── EXTRAIT FOURNI ──

- Outremers360° | Crée le 08.09.2025 à 05h00 | Mis à jour le 08.09.2025 à 11h34ImprimerLe documentaire met en avant le fait que, "dans cette partie du Pacifique, une femme pouvait accéder à la chefferie", explique Alexandre Juster, qui l'a écrit. Photo DRUn portrait inédit de la reine Hortense est diffusé mardi 9 septembre sur NC la 1ère. Le documentaire met en lumière Kanedjo Vendegou, cheffe coutumière de l'île des Pins de 1856 à 1883. Rencontre avec l'ethnolinguiste Alexandre Juster, spécialiste de l'Océanie, qui a écrit le film. Un entretien de notre partenaire Outremers360°.
Qui était la reine Hortense ?
Hortense, Kanedjo Vendegou de son nom de naissance, est née en 1856 à Kwényïï. Elle était la fille du grand chef Kaoua, qui dirigeait la chefferie lors de la prise de possession de l'île par la France le 29 septembre 1853, cinq jours après celle de la Grande Terre. Son père, dont le pouvoir était par ailleurs contesté par une partie des clans de l'île, est mort alors qu'elle n'avait que 7 ans. La succession a donné lieu à une crise dynastique. Les clans opposés à Kaoua ont voulu chasser Kanedjo, qui s'est réfugiée dans une grotte au nord de cette île de 150 km².
Qu'est-ce qui vous a attiré dans le destin de la reine Hortense et vous a poussé à coécrire ce film ?

───
── DONNÉES FOURNIES ──

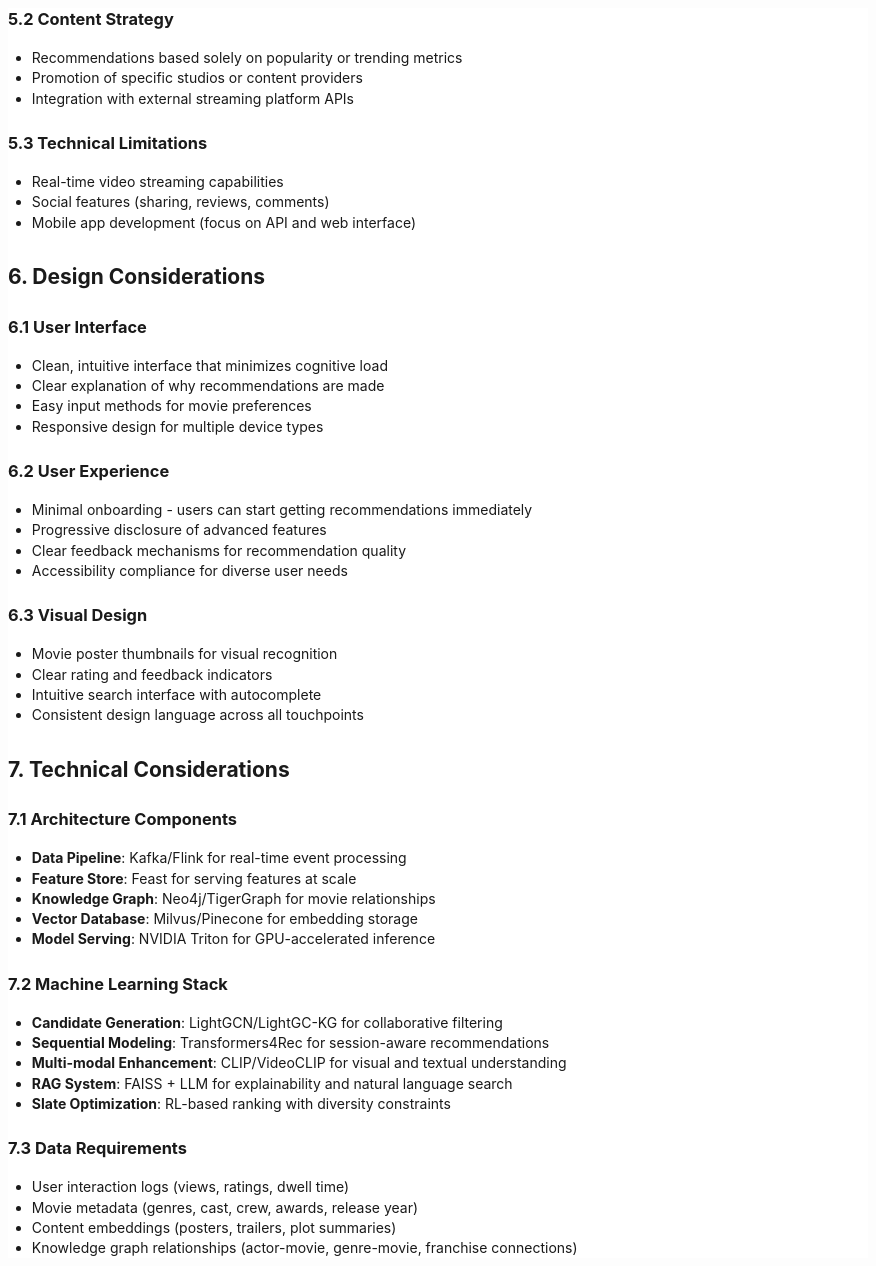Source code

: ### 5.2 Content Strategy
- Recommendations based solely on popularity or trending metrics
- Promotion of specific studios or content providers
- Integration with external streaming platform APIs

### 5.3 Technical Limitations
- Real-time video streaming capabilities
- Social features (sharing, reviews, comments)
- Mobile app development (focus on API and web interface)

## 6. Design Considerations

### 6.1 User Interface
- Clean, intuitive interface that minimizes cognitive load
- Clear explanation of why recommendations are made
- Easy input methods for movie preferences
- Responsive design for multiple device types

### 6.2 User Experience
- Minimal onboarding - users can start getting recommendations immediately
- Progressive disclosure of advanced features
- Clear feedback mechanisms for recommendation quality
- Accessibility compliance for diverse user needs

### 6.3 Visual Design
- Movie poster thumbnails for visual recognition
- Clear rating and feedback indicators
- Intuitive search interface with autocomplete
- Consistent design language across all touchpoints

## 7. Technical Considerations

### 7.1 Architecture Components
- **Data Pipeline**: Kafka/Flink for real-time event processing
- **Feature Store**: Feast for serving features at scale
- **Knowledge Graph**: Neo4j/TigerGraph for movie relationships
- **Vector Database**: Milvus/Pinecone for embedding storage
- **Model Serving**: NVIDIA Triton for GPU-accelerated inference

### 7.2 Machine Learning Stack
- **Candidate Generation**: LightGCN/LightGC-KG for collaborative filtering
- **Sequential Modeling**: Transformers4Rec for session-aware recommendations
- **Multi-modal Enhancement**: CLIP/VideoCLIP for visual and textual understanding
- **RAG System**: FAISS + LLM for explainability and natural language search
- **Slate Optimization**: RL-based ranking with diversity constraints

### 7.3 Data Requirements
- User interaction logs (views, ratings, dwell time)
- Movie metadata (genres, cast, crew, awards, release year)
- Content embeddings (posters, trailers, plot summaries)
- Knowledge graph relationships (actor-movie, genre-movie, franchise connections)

───

Recopiez mot pour mot le passage de l'article sur la reine Hortense qui commence par « Hortense, Kanedjo Vendegou » et se termine par « de 150 km². ». Pour répondre, servez-vous uniquement de l'article.

Hortense, Kanedjo Vendegou de son nom de naissance, est née en 1856 à Kwényïï. Elle était la fille du grand chef Kaoua, qui dirigeait la chefferie lors de la prise de possession de l'île par la France le 29 septembre 1853, cinq jours après celle de la Grande Terre. Son père, dont le pouvoir était par ailleurs contesté par une partie des clans de l'île, est mort alors qu'elle n'avait que 7 ans. La succession a donné lieu à une crise dynastique. Les clans opposés à Kaoua ont voulu chasser Kanedjo, qui s'est réfugiée dans une grotte au nord de cette île de 150 km².